◆ **Problem set**:
**A)** Please copy from the New Jersey turnpike article, without changes, the passage that begins at the words "He said foreign" and stops after the words "in the offing.".
**B)** Identify every distinct name of a person, organization, place, or road that appears in the New Jersey turnpike article.

◆ **Text provided**:
Meanwhile, retired teachers have dodged the bullet entirely. Their union, the New Jersey Education Association, negotiates contracts with school districts and not with the state, and the state has not asked them to chip in for their premiums.

But have no fear. There is another plan on the table — asset monetization (otherwise known as the sale or lease of the N.J. Turnpike) — though its exact shape and the timetable on which it will be unveiled has yet to be, well, unveiled:

The governor’s advisers had hoped to use the turnpike proceeds to pay down debt or fund the state’s retirement plans. But in June, Mr. Corzine acknowledged that the effort had become a political lightning rod, with his opponents whipping up fear around predictions that that the turnpike would fall into foreign hands.

He said foreign ownership was not in the cards, nor is a sale to a profit-making company. For now, he says he wants more planning and public debate, putting off any way to use the turnpike as a financial resource until after the state legislative elections in November.

“I’m going to fight for it,” the governor said. “The status quo is unacceptable.”

I’m pretty certain that monetization will be unacceptable, as well, leaving us back at square one and the likelihood that major budget cuts and tax hikes are in the offing.

Welcome to New Jersey, the state where political expediency has made a royal mess of things.

◆ **Supplied data**:

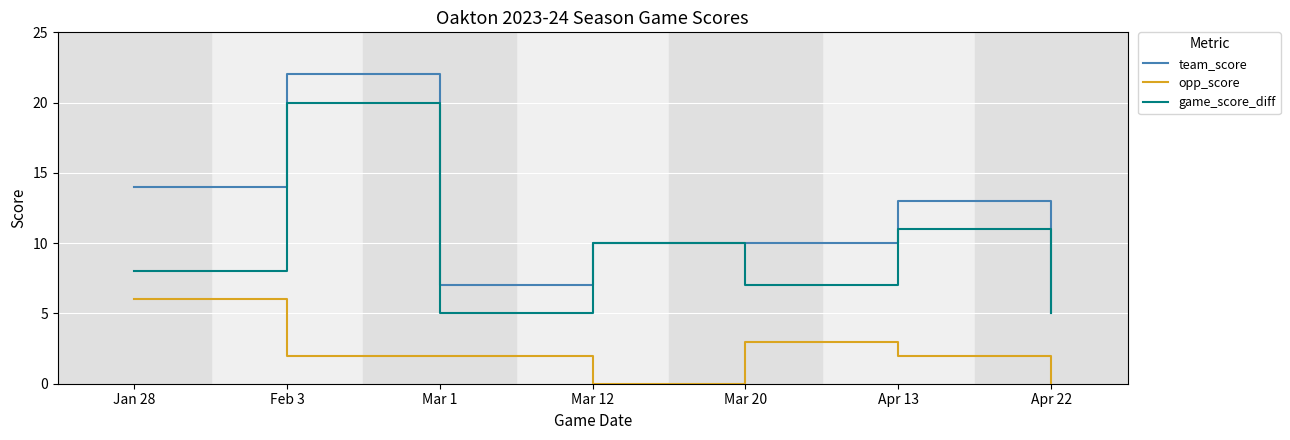

The game_score_diff series shows 2 at Mar 20. True or false?

False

◆ **Responses for each task**:
**A)**
He said foreign ownership was not in the cards, nor is a sale to a profit-making company. For now, he says he wants more planning and public debate, putting off any way to use the turnpike as a financial resource until after the state legislative elections in November.

“I’m going to fight for it,” the governor said. “The status quo is unacceptable.”

I’m pretty certain that monetization will be unacceptable, as well, leaving us back at square one and the likelihood that major budget cuts and tax hikes are in the offing.

**B)**
- New Jersey Education Association
- N.J. Turnpike
- Mr. Corzine
- New Jersey